• **Work to complete**
(a) Update the Elmar Rojas profile, beginning at "Elmar René Rojas" and stopping after "artists in 1991.", with "architect" changed to "engineer".
(b) In the Elmar Rojas profile, which award did Rojas receive at the IX Bienal de Arte in Valparaíso?
(c) Continue the Elmar Rojas profile from the end of its final sentence.
##### Text shown #####
Elmar Rojas

Elmar René Rojas Azurdia was born in Guatemala in 1942.[1] He practiced as an architect before studying art in Guatemala, Spain, France and Italy. He funded the Ministry of Culture of Guatemala in Central America, and he was the subject of many exhibitions in cities around the world. His art is seen as expressive of "magical realism" or "wonderful reality." His international awards include the Gran Premio Iberoamericano "Cristobal Colón," presented in Madrid, Spain in 1989. Elmar Rojas, one of Latin America's most important artists, is also renowned as a great communicator of culture.[2]

Awards

MAAA Award (Mid-America Arts Alliance): One of the 15 best world artists in 1991.

Camilo Mori Award: IX Bienal de Arte, Valparaíso in 1989.

"Cristobal Colon" Iberoamerican Award: Madrid, Spain in 1989.

Bienal Mesoamericana. Museo de Arte Contemporáneo, Panamá in 1983.

Latinamerican Award of 'Casa de la Cultura Ecuatoriana', Quito, Ecuador in 1970

Wonderful Real in Rojas' Art

The "wonderful real" is a “boundary state” in which the “inadvertent riches of reality,” or more simply, the day-to-day miracles, can become evident. The "wonderful real" displays the astonishment that surrounds the viewers of Rojas' art without their being able to see it, revealing revelations and facts that would seem more a part of dreams than of reality, although they belong to reality.
##### Recorded information #####
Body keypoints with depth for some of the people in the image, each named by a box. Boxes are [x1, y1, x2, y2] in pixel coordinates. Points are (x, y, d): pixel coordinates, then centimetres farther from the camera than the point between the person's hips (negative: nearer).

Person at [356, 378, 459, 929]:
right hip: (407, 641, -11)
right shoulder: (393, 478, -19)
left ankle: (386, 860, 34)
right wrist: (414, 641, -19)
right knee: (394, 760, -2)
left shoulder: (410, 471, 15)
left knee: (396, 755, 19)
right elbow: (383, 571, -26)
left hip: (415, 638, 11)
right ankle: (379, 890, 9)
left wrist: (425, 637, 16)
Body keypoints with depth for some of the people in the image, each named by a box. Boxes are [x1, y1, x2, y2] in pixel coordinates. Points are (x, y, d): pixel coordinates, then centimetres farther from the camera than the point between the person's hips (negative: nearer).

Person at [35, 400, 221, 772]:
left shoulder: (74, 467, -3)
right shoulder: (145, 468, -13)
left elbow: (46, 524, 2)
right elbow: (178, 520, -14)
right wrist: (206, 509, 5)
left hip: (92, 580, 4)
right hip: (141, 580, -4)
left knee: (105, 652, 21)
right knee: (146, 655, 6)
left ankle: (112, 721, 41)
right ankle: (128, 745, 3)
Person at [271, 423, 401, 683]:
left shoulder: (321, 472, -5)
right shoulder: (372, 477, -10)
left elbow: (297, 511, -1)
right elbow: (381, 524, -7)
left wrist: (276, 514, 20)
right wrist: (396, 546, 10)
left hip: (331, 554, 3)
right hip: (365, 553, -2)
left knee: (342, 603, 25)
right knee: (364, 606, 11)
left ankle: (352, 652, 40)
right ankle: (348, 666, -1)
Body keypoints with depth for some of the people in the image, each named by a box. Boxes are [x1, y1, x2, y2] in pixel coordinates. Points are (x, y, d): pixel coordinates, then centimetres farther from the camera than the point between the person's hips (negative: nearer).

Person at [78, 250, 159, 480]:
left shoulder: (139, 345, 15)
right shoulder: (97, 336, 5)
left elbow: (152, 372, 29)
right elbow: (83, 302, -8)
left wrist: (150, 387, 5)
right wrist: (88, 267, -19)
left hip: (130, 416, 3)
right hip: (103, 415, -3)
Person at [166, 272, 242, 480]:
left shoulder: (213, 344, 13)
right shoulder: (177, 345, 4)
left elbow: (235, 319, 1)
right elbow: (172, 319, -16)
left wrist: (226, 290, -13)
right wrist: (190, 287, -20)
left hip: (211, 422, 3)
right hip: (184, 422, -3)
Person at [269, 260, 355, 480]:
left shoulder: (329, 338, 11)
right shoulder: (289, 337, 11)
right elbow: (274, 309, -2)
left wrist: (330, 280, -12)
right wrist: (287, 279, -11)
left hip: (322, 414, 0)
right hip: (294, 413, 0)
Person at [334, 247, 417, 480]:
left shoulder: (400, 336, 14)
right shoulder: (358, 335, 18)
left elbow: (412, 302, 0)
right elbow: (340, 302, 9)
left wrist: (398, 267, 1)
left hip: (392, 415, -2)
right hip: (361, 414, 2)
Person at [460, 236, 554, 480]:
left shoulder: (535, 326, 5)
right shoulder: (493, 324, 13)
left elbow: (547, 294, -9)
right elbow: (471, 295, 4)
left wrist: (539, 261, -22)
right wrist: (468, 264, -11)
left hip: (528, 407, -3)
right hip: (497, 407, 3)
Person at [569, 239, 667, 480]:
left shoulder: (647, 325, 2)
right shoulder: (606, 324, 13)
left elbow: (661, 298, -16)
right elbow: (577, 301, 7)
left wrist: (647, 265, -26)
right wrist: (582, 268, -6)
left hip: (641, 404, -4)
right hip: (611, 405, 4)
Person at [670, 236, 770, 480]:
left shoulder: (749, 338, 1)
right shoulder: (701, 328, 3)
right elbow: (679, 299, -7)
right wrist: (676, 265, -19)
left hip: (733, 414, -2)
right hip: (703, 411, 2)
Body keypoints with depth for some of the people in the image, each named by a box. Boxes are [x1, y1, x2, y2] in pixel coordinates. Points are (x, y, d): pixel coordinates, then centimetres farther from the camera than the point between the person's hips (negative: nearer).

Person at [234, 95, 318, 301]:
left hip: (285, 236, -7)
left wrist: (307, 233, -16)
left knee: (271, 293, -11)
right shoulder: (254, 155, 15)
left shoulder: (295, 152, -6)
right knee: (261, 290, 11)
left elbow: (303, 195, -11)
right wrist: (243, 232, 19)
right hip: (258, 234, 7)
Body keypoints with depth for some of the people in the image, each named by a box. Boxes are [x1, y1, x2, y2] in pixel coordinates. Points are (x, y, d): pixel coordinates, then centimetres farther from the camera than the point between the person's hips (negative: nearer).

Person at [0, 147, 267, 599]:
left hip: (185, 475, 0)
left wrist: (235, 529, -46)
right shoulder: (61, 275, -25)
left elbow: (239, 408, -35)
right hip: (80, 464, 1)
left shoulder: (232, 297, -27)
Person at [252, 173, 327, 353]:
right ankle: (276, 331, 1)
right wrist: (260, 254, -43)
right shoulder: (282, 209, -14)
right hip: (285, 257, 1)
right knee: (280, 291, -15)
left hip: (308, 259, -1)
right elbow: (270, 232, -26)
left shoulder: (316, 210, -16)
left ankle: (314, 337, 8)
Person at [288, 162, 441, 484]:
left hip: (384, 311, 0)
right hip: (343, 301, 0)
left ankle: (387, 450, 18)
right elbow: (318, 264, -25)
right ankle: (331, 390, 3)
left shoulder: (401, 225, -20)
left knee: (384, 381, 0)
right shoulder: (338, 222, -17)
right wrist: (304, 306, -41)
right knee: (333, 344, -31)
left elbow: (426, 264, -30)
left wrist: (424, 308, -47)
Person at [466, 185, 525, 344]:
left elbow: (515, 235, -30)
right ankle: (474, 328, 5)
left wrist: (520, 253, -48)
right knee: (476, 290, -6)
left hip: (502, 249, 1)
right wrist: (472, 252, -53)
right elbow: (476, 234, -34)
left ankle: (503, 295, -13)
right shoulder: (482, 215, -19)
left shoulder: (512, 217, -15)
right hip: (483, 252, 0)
#####
• **Task results**
(a)
Elmar René Rojas Azurdia was born in Guatemala in 1942.[1] He practiced as an engineer before studying art in Guatemala, Spain, France and Italy. He funded the Ministry of Culture of Guatemala in Central America, and he was the subject of many exhibitions in cities around the world. His art is seen as expressive of "magical realism" or "wonderful reality." His international awards include the Gran Premio Iberoamericano "Cristobal Colón," presented in Madrid, Spain in 1989. Elmar Rojas, one of Latin America's most important artists, is also renowned as a great communicator of culture.[2]

Awards

MAAA Award (Mid-America Arts Alliance): One of the 15 best world artists in 1991.

(b) The Camilo Mori Award, in 1989.

(c)
The "wonderful real" is connected to André Breton's definition of Surrealism: “It is a state of the spirit, in which the true and the false, the tall and the short, the dictory and contradictory stop being perceived as opposing each other. It is in vain to search in surrealist activity for a motive other that the hope of being able to determine this point.”

Miguel Ángel Asturias wrote in a foreword of a book on the classic Mayan city of Tikal: “Guatemala is only equal to itself. Mysterious presences and absences. That which is kept by the enigma. There is no need to read hieroglyphs. Stars are read."

Elmar Rojas' creative work also comes from this reality of prodigies and sufferings, from that intact vessel of the wonderful real which is Guatemala, the tormented and hallucinating land from which Rojas came. The strangeness of its contents is due to the fact that it is incarnated in this prodigious realm.

Elmar Rojas represents, in Latin American painting of this century, what Miguel Ángel Asturias, Alejo Carpentier or Gabriel García Márquez represented in American novels: builders of magical realism in literature.

Elmar Rojas' work inquires in the inexhaustible reservoir of the Guatemalan mestizo, drinking from the primeval sources of his culture. It shows and provokes the awe felt when getting amorously and devotedly closer to reality, closer to culture.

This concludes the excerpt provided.